SUPPLIED RECORDS Start Marker

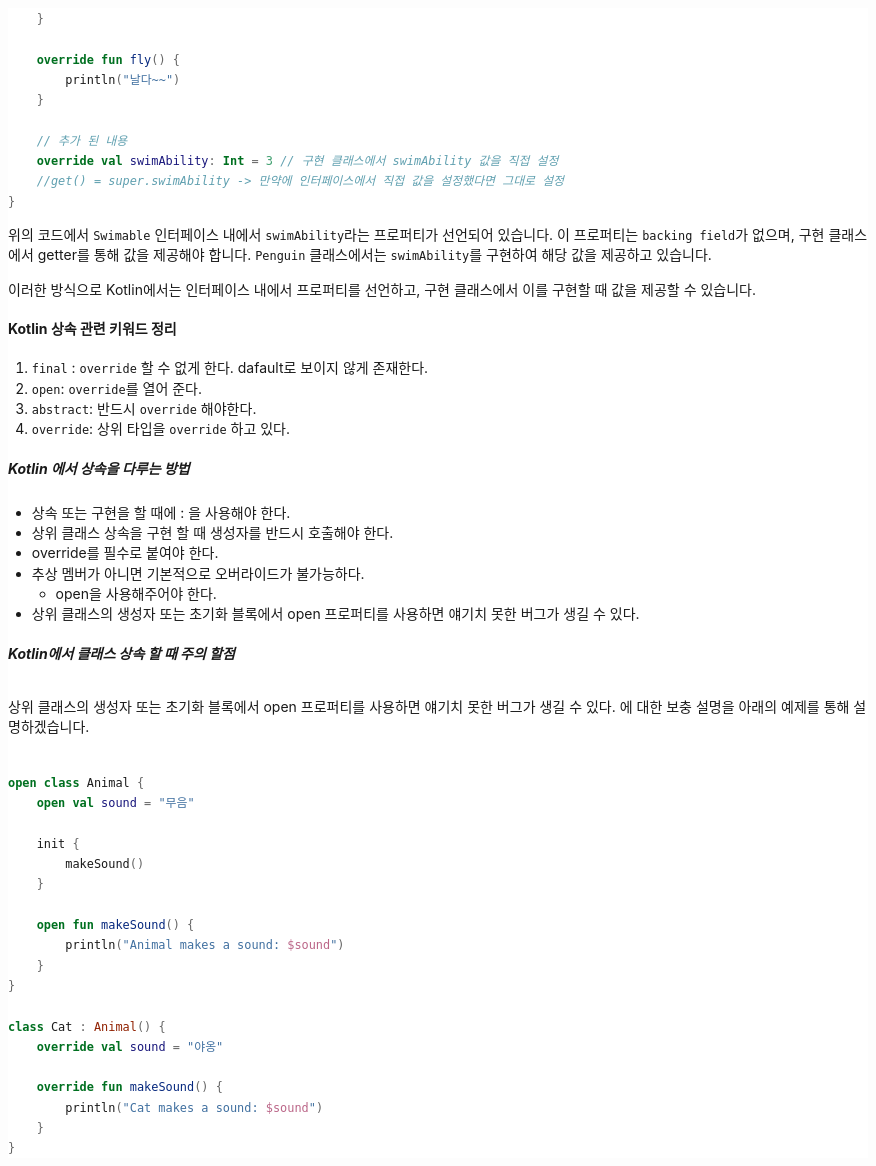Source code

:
 ```kotlin
    }

    override fun fly() {
        println("날다~~")
    }

    // 추가 된 내용
    override val swimAbility: Int = 3 // 구현 클래스에서 swimAbility 값을 직접 설정
	//get() = super.swimAbility -> 만약에 인터페이스에서 직접 값을 설정했다면 그대로 설정 
}


```

위의 코드에서 `Swimable` 인터페이스 내에서 `swimAbility`라는 프로퍼티가 선언되어 있습니다. 이 프로퍼티는 `backing field`가 없으며, 구현 클래스에서 getter를 통해 값을 제공해야 합니다. `Penguin` 클래스에서는 `swimAbility`를 구현하여 해당 값을 제공하고 있습니다.

이러한 방식으로 Kotlin에서는 인터페이스 내에서 프로퍼티를 선언하고, 구현 클래스에서 이를 구현할 때 값을 제공할 수 있습니다.


#### **Kotlin 상속 관련 키워드 정리**

1. `final` : `override` 할 수 없게 한다. dafault로 보이지 않게 존재한다.
2. `open`: `override`를 열어 준다.
3. `abstract`: 반드시 `override` 해야한다.
4. `override`: 상위 타입을 `override` 하고 있다.


#####  **Kotlin 에서 상속을 다루는 방법**

- 상속 또는 구현을 할 때에 : 을 사용해야 한다.
- 상위 클래스 상속을 구현 할 때 생성자를 반드시 호출해야 한다.
- override를 필수로 붙여야 한다.
- 추상 멤버가 아니면 기본적으로 오버라이드가 불가능하다.
	-  open을 사용해주어야 한다.
- 상위 클래스의 생성자 또는 초기화 블록에서 open 프로퍼티를 사용하면 얘기치 못한 버그가 생길 수 있다.


###### **Kotlin에서 클래스 상속 할 때 주의 할점**

상위 클래스의 생성자 또는 초기화 블록에서 open 프로퍼티를 사용하면 얘기치 못한 버그가 생길 수 있다. 에 대한 보충 설명을 아래의 예제를 통해 설명하겠습니다.


```kotlin

open class Animal {
    open val sound = "무음"
    
    init {
        makeSound()
    }
    
    open fun makeSound() {
        println("Animal makes a sound: $sound")
    }
}

class Cat : Animal() {
    override val sound = "야옹"
    
    override fun makeSound() {
        println("Cat makes a sound: $sound")
    }
}

```
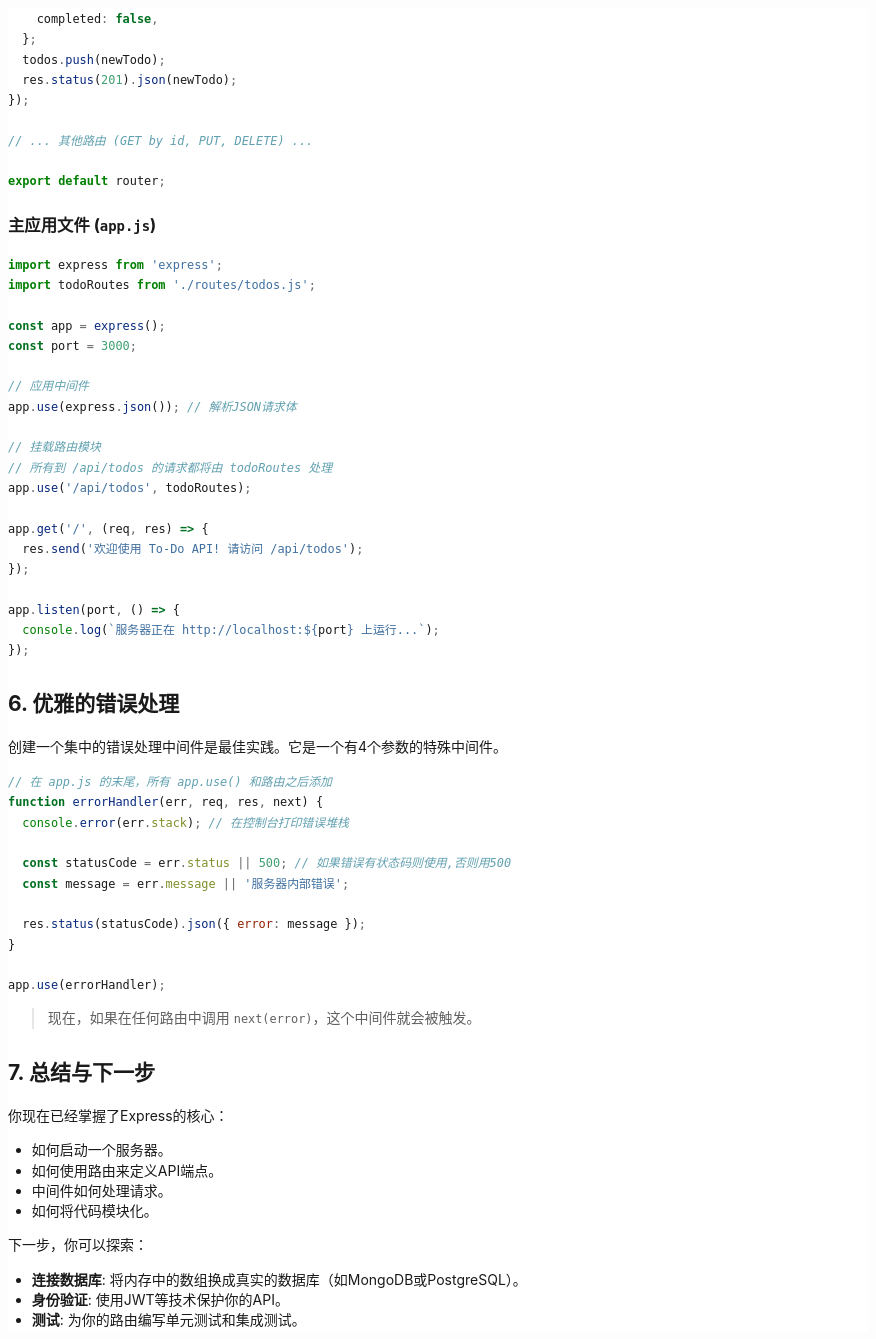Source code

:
 ```javascript
    completed: false,
  };
  todos.push(newTodo);
  res.status(201).json(newTodo);
});

// ... 其他路由 (GET by id, PUT, DELETE) ...

export default router;
```

### 主应用文件 (`app.js`)
```javascript
import express from 'express';
import todoRoutes from './routes/todos.js';

const app = express();
const port = 3000;

// 应用中间件
app.use(express.json()); // 解析JSON请求体

// 挂载路由模块
// 所有到 /api/todos 的请求都将由 todoRoutes 处理
app.use('/api/todos', todoRoutes);

app.get('/', (req, res) => {
  res.send('欢迎使用 To-Do API! 请访问 /api/todos');
});

app.listen(port, () => {
  console.log(`服务器正在 http://localhost:${port} 上运行...`);
});
```

## 6. 优雅的错误处理
创建一个集中的错误处理中间件是最佳实践。它是一个有4个参数的特殊中间件。

```javascript
// 在 app.js 的末尾，所有 app.use() 和路由之后添加
function errorHandler(err, req, res, next) {
  console.error(err.stack); // 在控制台打印错误堆栈

  const statusCode = err.status || 500; // 如果错误有状态码则使用,否则用500
  const message = err.message || '服务器内部错误';

  res.status(statusCode).json({ error: message });
}

app.use(errorHandler);
```
> 现在，如果在任何路由中调用 `next(error)`，这个中间件就会被触发。

## 7. 总结与下一步
你现在已经掌握了Express的核心：
-   如何启动一个服务器。
-   如何使用路由来定义API端点。
-   中间件如何处理请求。
-   如何将代码模块化。

下一步，你可以探索：
-   **连接数据库**: 将内存中的数组换成真实的数据库（如MongoDB或PostgreSQL）。
-   **身份验证**: 使用JWT等技术保护你的API。
-   **测试**: 为你的路由编写单元测试和集成测试。 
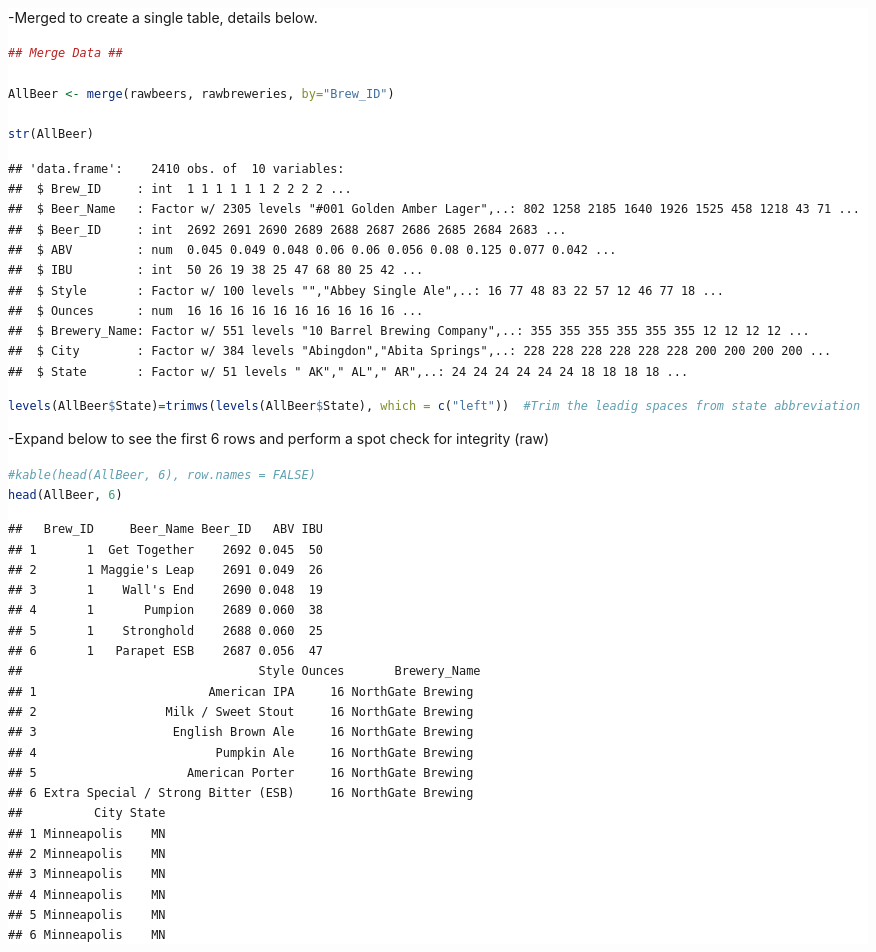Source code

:-Merged to create a single table, details below.


```r
## Merge Data ##

AllBeer <- merge(rawbeers, rawbreweries, by="Brew_ID")

str(AllBeer)
```

```
## 'data.frame':	2410 obs. of  10 variables:
##  $ Brew_ID     : int  1 1 1 1 1 1 2 2 2 2 ...
##  $ Beer_Name   : Factor w/ 2305 levels "#001 Golden Amber Lager",..: 802 1258 2185 1640 1926 1525 458 1218 43 71 ...
##  $ Beer_ID     : int  2692 2691 2690 2689 2688 2687 2686 2685 2684 2683 ...
##  $ ABV         : num  0.045 0.049 0.048 0.06 0.06 0.056 0.08 0.125 0.077 0.042 ...
##  $ IBU         : int  50 26 19 38 25 47 68 80 25 42 ...
##  $ Style       : Factor w/ 100 levels "","Abbey Single Ale",..: 16 77 48 83 22 57 12 46 77 18 ...
##  $ Ounces      : num  16 16 16 16 16 16 16 16 16 16 ...
##  $ Brewery_Name: Factor w/ 551 levels "10 Barrel Brewing Company",..: 355 355 355 355 355 355 12 12 12 12 ...
##  $ City        : Factor w/ 384 levels "Abingdon","Abita Springs",..: 228 228 228 228 228 228 200 200 200 200 ...
##  $ State       : Factor w/ 51 levels " AK"," AL"," AR",..: 24 24 24 24 24 24 18 18 18 18 ...
```

```r
levels(AllBeer$State)=trimws(levels(AllBeer$State), which = c("left"))  #Trim the leadig spaces from state abbreviation
```

-Expand below to see the first 6 rows and perform a spot check for integrity (raw)

```r
#kable(head(AllBeer, 6), row.names = FALSE)
head(AllBeer, 6)
```

```
##   Brew_ID     Beer_Name Beer_ID   ABV IBU
## 1       1  Get Together    2692 0.045  50
## 2       1 Maggie's Leap    2691 0.049  26
## 3       1    Wall's End    2690 0.048  19
## 4       1       Pumpion    2689 0.060  38
## 5       1    Stronghold    2688 0.060  25
## 6       1   Parapet ESB    2687 0.056  47
##                                 Style Ounces       Brewery_Name
## 1                        American IPA     16 NorthGate Brewing 
## 2                  Milk / Sweet Stout     16 NorthGate Brewing 
## 3                   English Brown Ale     16 NorthGate Brewing 
## 4                         Pumpkin Ale     16 NorthGate Brewing 
## 5                     American Porter     16 NorthGate Brewing 
## 6 Extra Special / Strong Bitter (ESB)     16 NorthGate Brewing 
##          City State
## 1 Minneapolis    MN
## 2 Minneapolis    MN
## 3 Minneapolis    MN
## 4 Minneapolis    MN
## 5 Minneapolis    MN
## 6 Minneapolis    MN
```
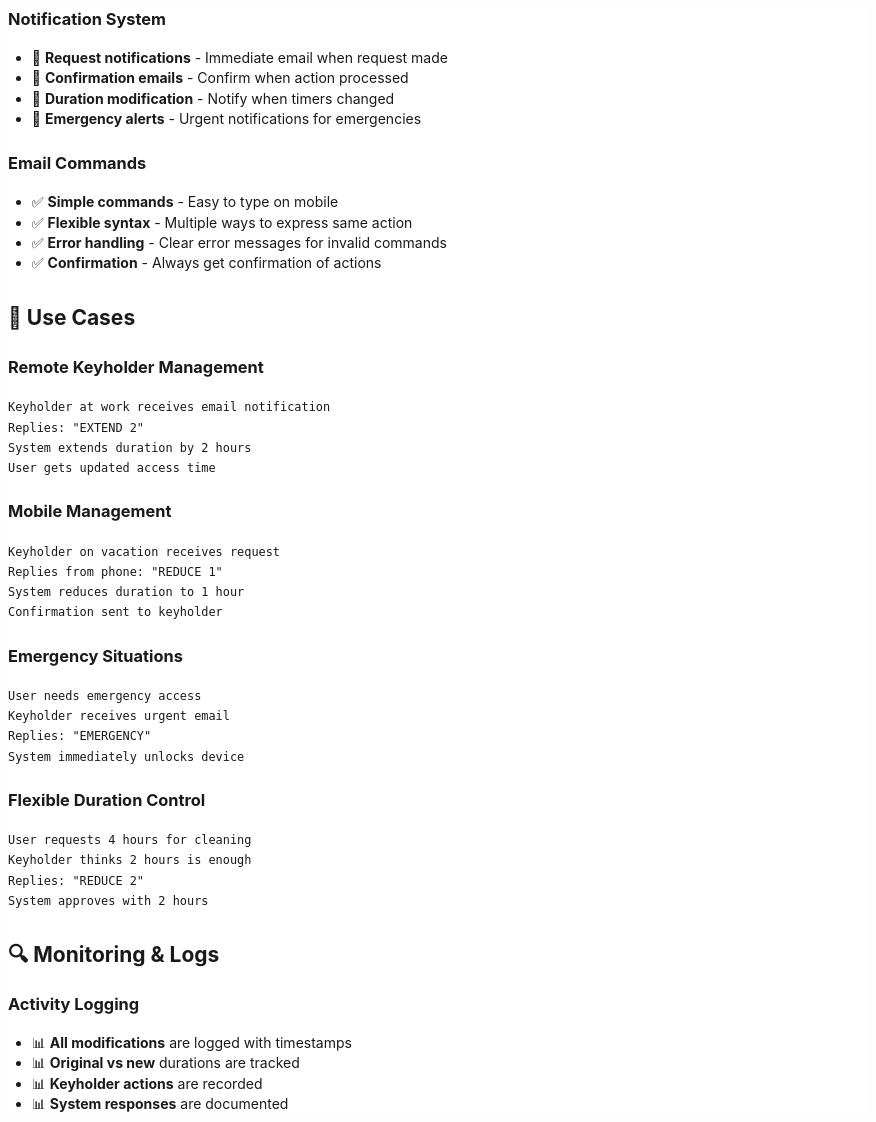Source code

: ### **Notification System**
- 📨 **Request notifications** - Immediate email when request made
- 📨 **Confirmation emails** - Confirm when action processed
- 📨 **Duration modification** - Notify when timers changed
- 📨 **Emergency alerts** - Urgent notifications for emergencies

### **Email Commands**
- ✅ **Simple commands** - Easy to type on mobile
- ✅ **Flexible syntax** - Multiple ways to express same action
- ✅ **Error handling** - Clear error messages for invalid commands
- ✅ **Confirmation** - Always get confirmation of actions

## 🎯 **Use Cases**

### **Remote Keyholder Management**
```
Keyholder at work receives email notification
Replies: "EXTEND 2"
System extends duration by 2 hours
User gets updated access time
```

### **Mobile Management**
```
Keyholder on vacation receives request
Replies from phone: "REDUCE 1"
System reduces duration to 1 hour
Confirmation sent to keyholder
```

### **Emergency Situations**
```
User needs emergency access
Keyholder receives urgent email
Replies: "EMERGENCY"
System immediately unlocks device
```

### **Flexible Duration Control**
```
User requests 4 hours for cleaning
Keyholder thinks 2 hours is enough
Replies: "REDUCE 2"
System approves with 2 hours
```

## 🔍 **Monitoring & Logs**

### **Activity Logging**
- 📊 **All modifications** are logged with timestamps
- 📊 **Original vs new** durations are tracked
- 📊 **Keyholder actions** are recorded
- 📊 **System responses** are documented

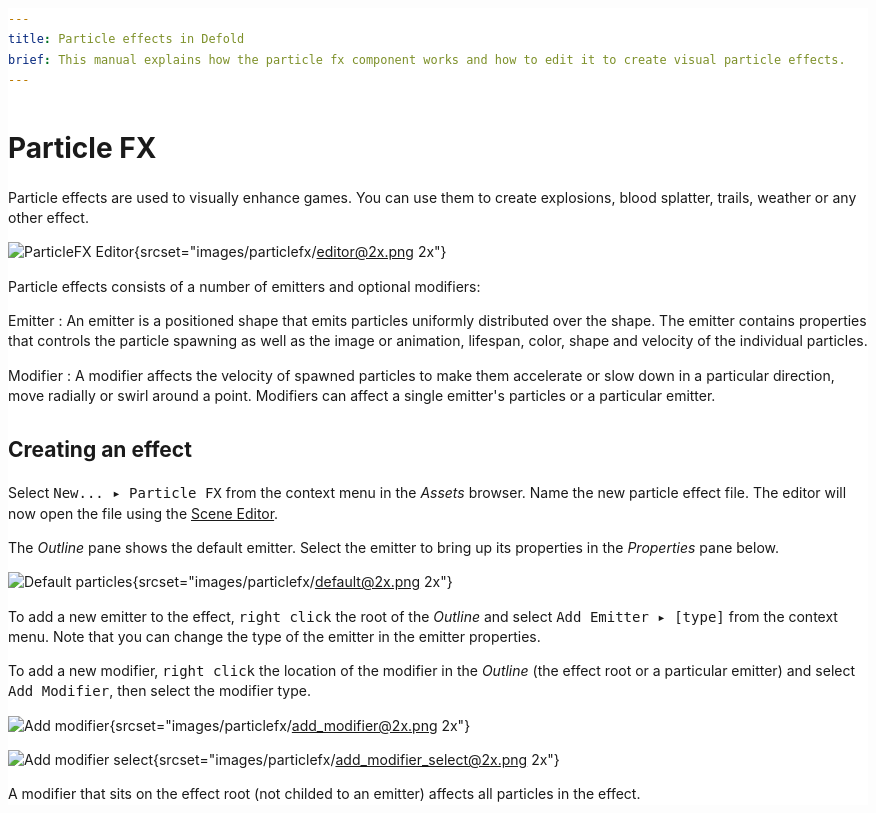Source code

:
 ```yaml
---
title: Particle effects in Defold
brief: This manual explains how the particle fx component works and how to edit it to create visual particle effects.
---
```


# Particle FX

Particle effects are used to visually enhance games. You can use them to create explosions, blood splatter, trails, weather or any other effect.

![ParticleFX Editor](images/particlefx/editor.png){srcset="images/particlefx/editor@2x.png 2x"}

Particle effects consists of a number of emitters and optional modifiers:

Emitter
: An emitter is a positioned shape that emits particles uniformly distributed over the shape. The emitter contains properties that controls the particle spawning as well as the image or animation, lifespan, color, shape and velocity of the individual particles.

Modifier
: A modifier affects the velocity of spawned particles to make them accelerate or slow down in a particular direction, move radially or swirl around a point. Modifiers can affect a single emitter's particles or a particular emitter.

## Creating an effect

Select <kbd>New... ▸ Particle FX</kbd> from the context menu in the *Assets* browser. Name the new particle effect file. The editor will now open the file using the [Scene Editor](/manuals/editor/#the-scene-editor).

The *Outline* pane shows the default emitter. Select the emitter to bring up its properties in the *Properties* pane below.

![Default particles](images/particlefx/default.png){srcset="images/particlefx/default@2x.png 2x"}

To add a new emitter to the effect, <kbd>right click</kbd> the root of the *Outline* and select <kbd>Add Emitter ▸ [type]</kbd> from the context menu. Note that you can change the type of the emitter in the emitter properties.

To add a new modifier, <kbd>right click</kbd> the location of the modifier in the *Outline* (the effect root or a particular emitter) and select <kbd>Add Modifier</kbd>, then select the modifier type.

![Add modifier](images/particlefx/add_modifier.png){srcset="images/particlefx/add_modifier@2x.png 2x"}

![Add modifier select](images/particlefx/add_modifier_select.png){srcset="images/particlefx/add_modifier_select@2x.png 2x"}

A modifier that sits on the effect root (not childed to an emitter) affects all particles in the effect.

SUPPLIED RECORDS End Marker

» EXERCISE INSTRUCTIONS: Your task is to find each line in the entries that contains the string "notifications" and copy it.

» ANSWER TO THE PROBLEM:
- 📨 **Request notifications** - Immediate email when request made
- 📨 **Emergency alerts** - Urgent notifications for emergencies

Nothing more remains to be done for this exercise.